As their boat came closer, we could hear the big engines. They were staying mostly in neutral, engaging only periodically in short bursts of power. They had a spotlight on us and all their lights on. They seemed sleek but not quite in control.

The guys on the aft deck were shouting orders at each other and struggling to keep their footing. Three of them had throwing lines with green glow sticks attached, and a spotter in front was going to say when to throw.

“Not yet, not yet,” he was yelling, and others were yelling, too. They were making it seem much more exciting and complicated than it really needed to be. Nancy and I were just waiting quietly at the lifelines for them to throw.

More yelling, and finally the green light stick came arcing toward us through the rain. Nancy caught it, mostly with her face but also with her arms, and we led it outside our lifelines and stanchions, through the scupper, then pulled in an incredibly long heaving line before we finally reached the loop of the tow line.

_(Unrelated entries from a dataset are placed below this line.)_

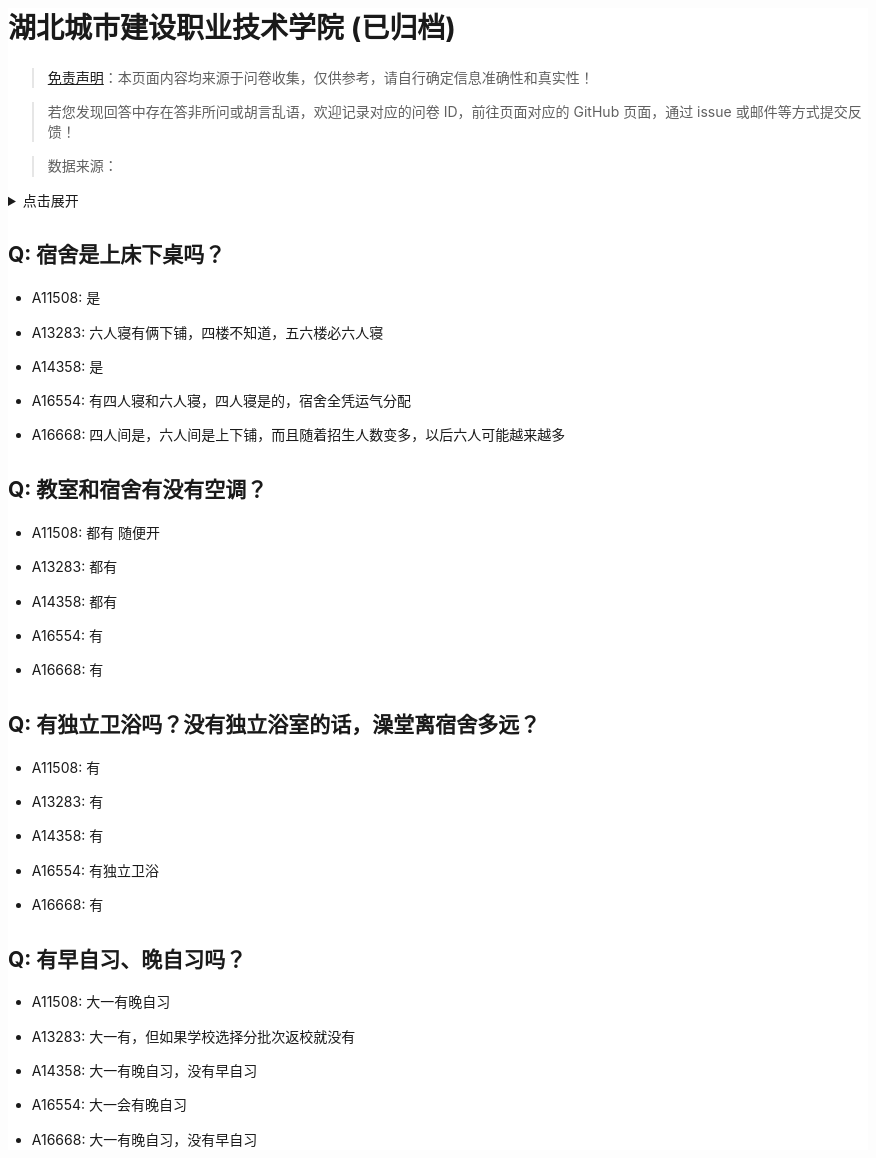 # 湖北城市建设职业技术学院 (已归档)

> [免责声明](https://colleges.chat/#_3)：本页面内容均来源于问卷收集，仅供参考，请自行确定信息准确性和真实性！

> 若您发现回答中存在答非所问或胡言乱语，欢迎记录对应的问卷 ID，前往页面对应的 GitHub 页面，通过 issue 或邮件等方式提交反馈！

> 数据来源：

<details><summary>点击展开</summary></details>

## Q: 宿舍是上床下桌吗？

- A11508: 是

- A13283: 六人寝有俩下铺，四楼不知道，五六楼必六人寝

- A14358: 是

- A16554: 有四人寝和六人寝，四人寝是的，宿舍全凭运气分配

- A16668: 四人间是，六人间是上下铺，而且随着招生人数变多，以后六人可能越来越多

## Q: 教室和宿舍有没有空调？

- A11508: 都有 随便开

- A13283: 都有

- A14358: 都有

- A16554: 有

- A16668: 有

## Q: 有独立卫浴吗？没有独立浴室的话，澡堂离宿舍多远？

- A11508: 有

- A13283: 有

- A14358: 有

- A16554: 有独立卫浴

- A16668: 有

## Q: 有早自习、晚自习吗？

- A11508: 大一有晚自习

- A13283: 大一有，但如果学校选择分批次返校就没有

- A14358: 大一有晚自习，没有早自习

- A16554: 大一会有晚自习

- A16668: 大一有晚自习，没有早自习
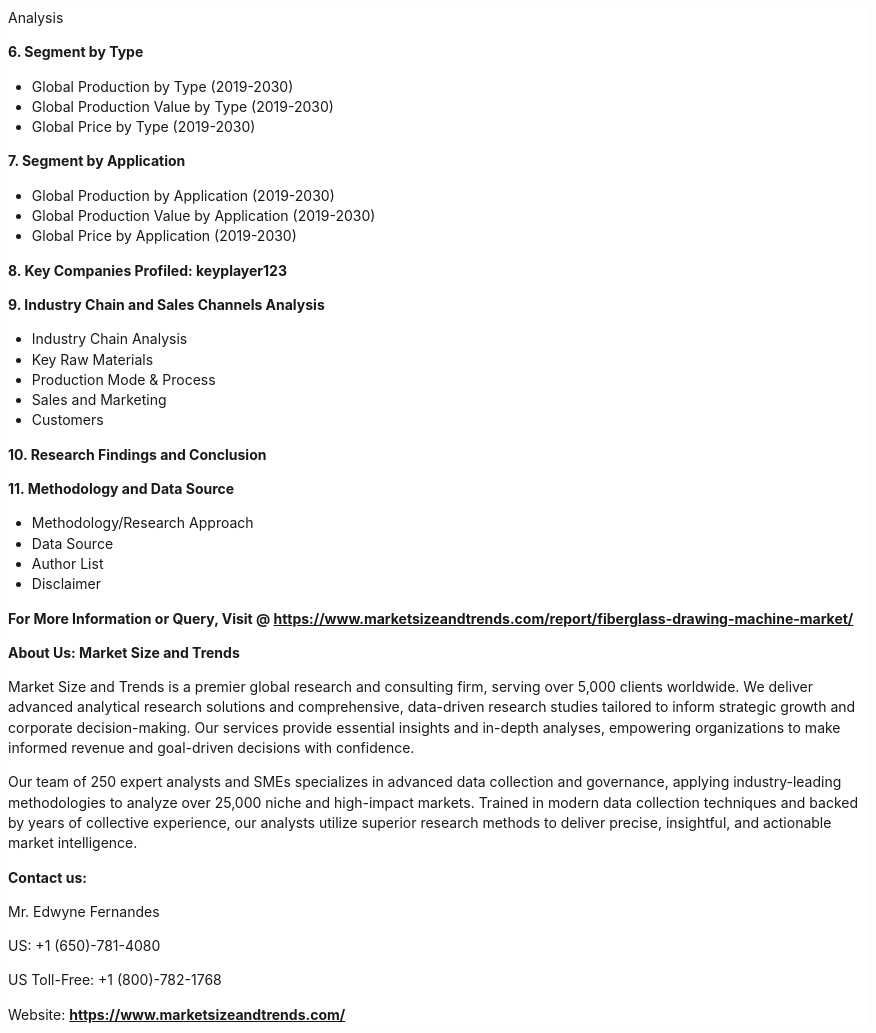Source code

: Analysis&nbsp;</li></ul><p><strong>6. Segment by Type</strong></p><ul><li>Global Production by Type (2019-2030)</li><li>Global Production Value by Type (2019-2030)</li><li>Global Price by Type (2019-2030)</li></ul><p><strong>7. Segment by Application</strong></p><ul><li>Global Production by Application (2019-2030)</li><li>Global Production Value by Application (2019-2030)</li><li>Global Price by Application (2019-2030)</li></ul><p><strong>8. Key Companies Profiled: keyplayer123</strong></p><p><strong>9. Industry Chain and Sales Channels Analysis</strong></p><ul><li>Industry Chain Analysis</li><li>Key Raw Materials</li><li>Production Mode &amp; Process</li><li>Sales and Marketing</li><li>Customers</li></ul><p><strong>10. Research Findings and Conclusion</strong></p><p><strong>11. Methodology and Data Source</strong></p><ul><li>Methodology/Research Approach</li><li>Data Source</li><li>Author List</li><li>Disclaimer</li></ul></p><p><strong>For More Information or Query, Visit @ <a href="https://www.marketsizeandtrends.com/report/fiberglass-drawing-machine-market/">https://www.marketsizeandtrends.com/report/fiberglass-drawing-machine-market/</a></strong></p><p><strong>About Us: Market Size and Trends</strong></p><p>Market Size and Trends is a premier global research and consulting firm, serving over 5,000 clients worldwide. We deliver advanced analytical research solutions and comprehensive, data-driven research studies tailored to inform strategic growth and corporate decision-making. Our services provide essential insights and in-depth analyses, empowering organizations to make informed revenue and goal-driven decisions with confidence.</p><p>Our team of 250 expert analysts and SMEs specializes in advanced data collection and governance, applying industry-leading methodologies to analyze over 25,000 niche and high-impact markets. Trained in modern data collection techniques and backed by years of collective experience, our analysts utilize superior research methods to deliver precise, insightful, and actionable market intelligence.</p><p><strong>Contact us:</strong></p><p>Mr. Edwyne Fernandes</p><p>US: +1 (650)-781-4080</p><p>US Toll-Free: +1 (800)-782-1768</p><p>Website: <strong><a href="https://www.marketsizeandtrends.com/">https://www.marketsizeandtrends.com/</a></strong></p>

The cutter was coming closer. Their stern was swinging toward us, the driver still using his engines only in short bursts. The guys on the aft deck yelled at him to go, go, go, forward, forward, but it was too late. Their starboard stern rose up on a wave and bashed the end of our bowsprit, an explosion of steel on steel and some other fragile object on their boat, a light or something, shattering. Then the driver gunned it fast away from us, and they all yelled to slow down, slow down, because we were holding the end of their tow line. I was afraid we might be yanked overboard or have our limbs torn off, but we just pulled the heavy wet loop as fast as we could over our windlass. I checked that it wasn’t snagged on anything, then signaled with my arms in the air that we were done and told Nancy we should get away from the bow in case the line snapped or the windlass went flying off its mounts.